> [DATA RECORDS]:

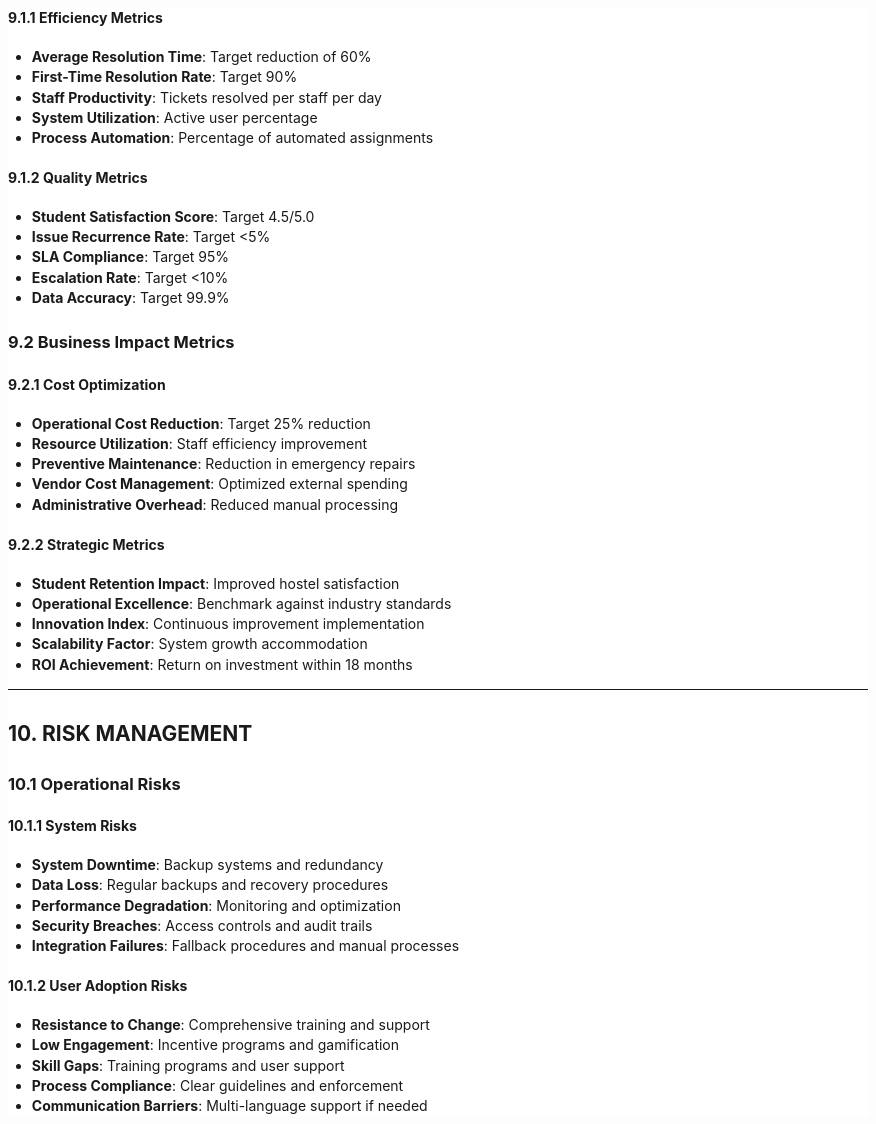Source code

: #### **9.1.1 Efficiency Metrics**
- **Average Resolution Time**: Target reduction of 60%
- **First-Time Resolution Rate**: Target 90%
- **Staff Productivity**: Tickets resolved per staff per day
- **System Utilization**: Active user percentage
- **Process Automation**: Percentage of automated assignments

#### **9.1.2 Quality Metrics**
- **Student Satisfaction Score**: Target 4.5/5.0
- **Issue Recurrence Rate**: Target <5%
- **SLA Compliance**: Target 95%
- **Escalation Rate**: Target <10%
- **Data Accuracy**: Target 99.9%

### **9.2 Business Impact Metrics**

#### **9.2.1 Cost Optimization**
- **Operational Cost Reduction**: Target 25% reduction
- **Resource Utilization**: Staff efficiency improvement
- **Preventive Maintenance**: Reduction in emergency repairs
- **Vendor Cost Management**: Optimized external spending
- **Administrative Overhead**: Reduced manual processing

#### **9.2.2 Strategic Metrics**
- **Student Retention Impact**: Improved hostel satisfaction
- **Operational Excellence**: Benchmark against industry standards
- **Innovation Index**: Continuous improvement implementation
- **Scalability Factor**: System growth accommodation
- **ROI Achievement**: Return on investment within 18 months

---

## **10. RISK MANAGEMENT**

### **10.1 Operational Risks**

#### **10.1.1 System Risks**
- **System Downtime**: Backup systems and redundancy
- **Data Loss**: Regular backups and recovery procedures
- **Performance Degradation**: Monitoring and optimization
- **Security Breaches**: Access controls and audit trails
- **Integration Failures**: Fallback procedures and manual processes

#### **10.1.2 User Adoption Risks**
- **Resistance to Change**: Comprehensive training and support
- **Low Engagement**: Incentive programs and gamification
- **Skill Gaps**: Training programs and user support
- **Process Compliance**: Clear guidelines and enforcement
- **Communication Barriers**: Multi-language support if needed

> [YOUR TASK]: Return every record exactly, without the pictures.

> [EXPECTED OUTPUT]:
Source code

: #### **9.1.1 Efficiency Metrics**
- **Average Resolution Time**: Target reduction of 60%
- **First-Time Resolution Rate**: Target 90%
- **Staff Productivity**: Tickets resolved per staff per day
- **System Utilization**: Active user percentage
- **Process Automation**: Percentage of automated assignments

#### **9.1.2 Quality Metrics**
- **Student Satisfaction Score**: Target 4.5/5.0
- **Issue Recurrence Rate**: Target <5%
- **SLA Compliance**: Target 95%
- **Escalation Rate**: Target <10%
- **Data Accuracy**: Target 99.9%

### **9.2 Business Impact Metrics**

#### **9.2.1 Cost Optimization**
- **Operational Cost Reduction**: Target 25% reduction
- **Resource Utilization**: Staff efficiency improvement
- **Preventive Maintenance**: Reduction in emergency repairs
- **Vendor Cost Management**: Optimized external spending
- **Administrative Overhead**: Reduced manual processing

#### **9.2.2 Strategic Metrics**
- **Student Retention Impact**: Improved hostel satisfaction
- **Operational Excellence**: Benchmark against industry standards
- **Innovation Index**: Continuous improvement implementation
- **Scalability Factor**: System growth accommodation
- **ROI Achievement**: Return on investment within 18 months

---

## **10. RISK MANAGEMENT**

### **10.1 Operational Risks**

#### **10.1.1 System Risks**
- **System Downtime**: Backup systems and redundancy
- **Data Loss**: Regular backups and recovery procedures
- **Performance Degradation**: Monitoring and optimization
- **Security Breaches**: Access controls and audit trails
- **Integration Failures**: Fallback procedures and manual processes

#### **10.1.2 User Adoption Risks**
- **Resistance to Change**: Comprehensive training and support
- **Low Engagement**: Incentive programs and gamification
- **Skill Gaps**: Training programs and user support
- **Process Compliance**: Clear guidelines and enforcement
- **Communication Barriers**: Multi-language support if needed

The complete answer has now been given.